Ses ennuis de santé, des troubles oculaires et une sensibilité au froid qui s'emplifiera, nécéssitent des séjours prolongés à "La Guillette" près d'Etretat.

1883
Maupassant, promu grand reporter au quotidien "Le Gaulois" puis au "Gil Blas", effectue quatre voyages de plusieurs mois en Afrique du nord.

1884
Années de travail fécond et de plaisirs.
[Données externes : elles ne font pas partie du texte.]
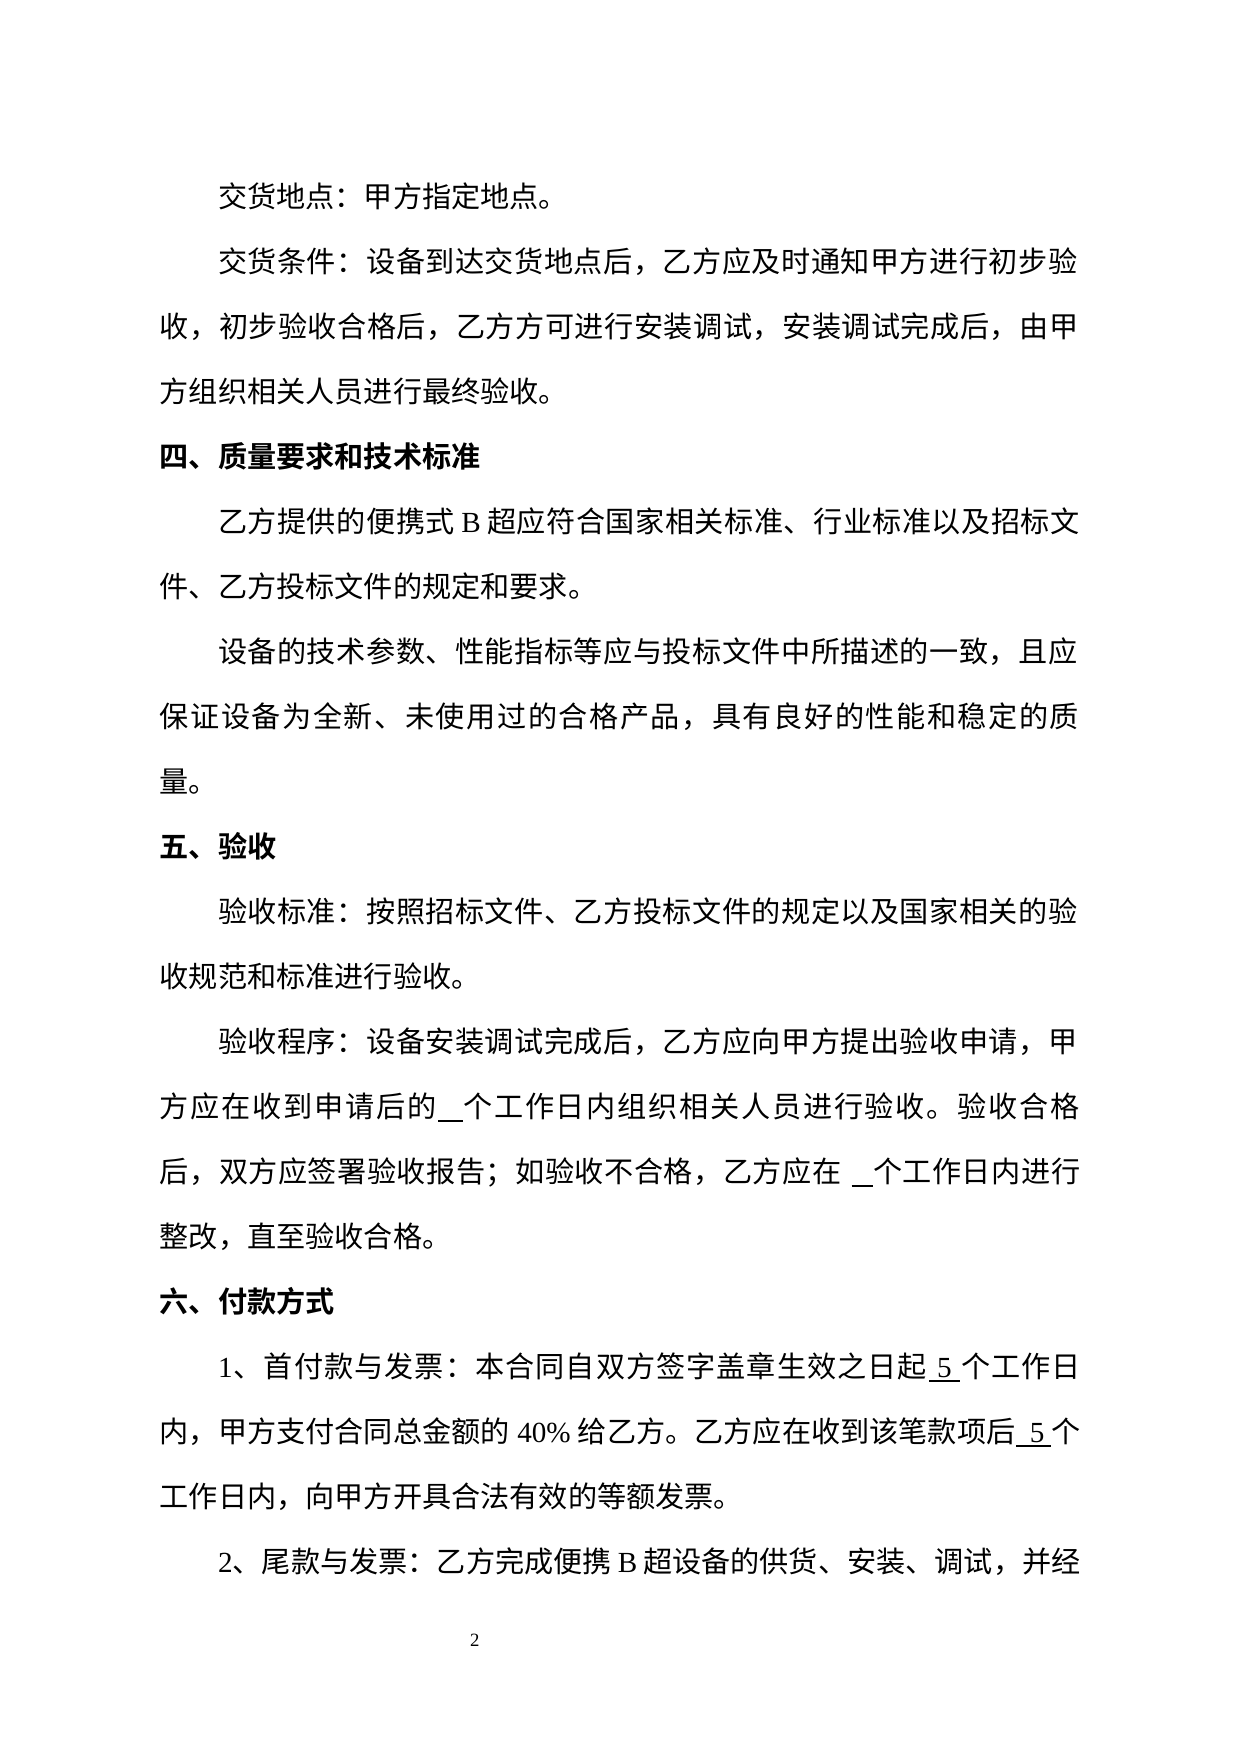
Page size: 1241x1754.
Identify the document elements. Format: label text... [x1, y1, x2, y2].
C'est le début du succès, mais ce n'est pas encore la gloire.
Parutions :
Recueil de voyages : Au soleil.
Contes : Clair de lune.
Miss Harriet et Les soeurs Rondoli.

1885
Parution de Bel-Ami: oeuvre fétiche, oeuvre-clé, immédiatement assimilée à son auteur, Tout commme Duroy, il est journaliste, élégant et sociable, séducteur et bellâtre à ses heures (voir sa correspondance avec des femmes), amoureux du terroir et térrorisé par la mort, mais n'ayant pas besoin d'une Madeleine Forestier pour terminer ses articles!
Bel-Ami est donc un "négatif" de lui-même et non une autobiographie primaire.
Dans Bel-Ami, le monde grouillant de la finance, celle du crash de l'Union Générale et de la dette tunisienne, sert de toile de fond et, à l'occasion, de tremplin personnel à l'aventurier.
Parution de trois recueils de contes: Yvette, Contes du jour et de la nuit, Toine.
Maupassant fait des voyages en Italie et dans le Massif Central.

1886
Parution de deux recueils de contes: Mr Parent, La petite Roque.
La maladie mine de plus en plus l'écrivain.

1887
Parution de Mont-Oriol: troisième roman.
"Le horla".
Hervé, le frère instable de Maupassant, peu à peu devient fou.

1888
Parutions :
Pierre et Jean: une grande oeuvre.
Sur l'eau: récit de voyages.
Le rosier de Madame Husson: contes.
La Méditerranée.

1889
Parutions :
La main gauche: contes.
Fort comme la mort: roman mondain.
Internement et décès le 13 novembre, à l'asile de Lyon, de Hervé, son frère cadet.

1890
Malgré les tortures physiques et morales, Maupassant à bout de forces écrit encore:
La vie errante: voyages.
L'inutile beauté: contes.
Notre coeur: roman mondain.

1891
1891-1893: Dans ses derniers efforts, il écrit: L'âme étrangère, L'angélus, restés inachevés.

1892
Après une tentative de suicide, il est interné à passy le 6 janvier 1892.

1893
Atteint de troubles nerveux et d'une syphilis évoluant en paralysie générale, il meurt fou le 6 juillet 1893.

Thanks to Connie Nisinger for this courtesy

Guy de Maupassant gît depuis au cimetierre Montparnasse à Paris.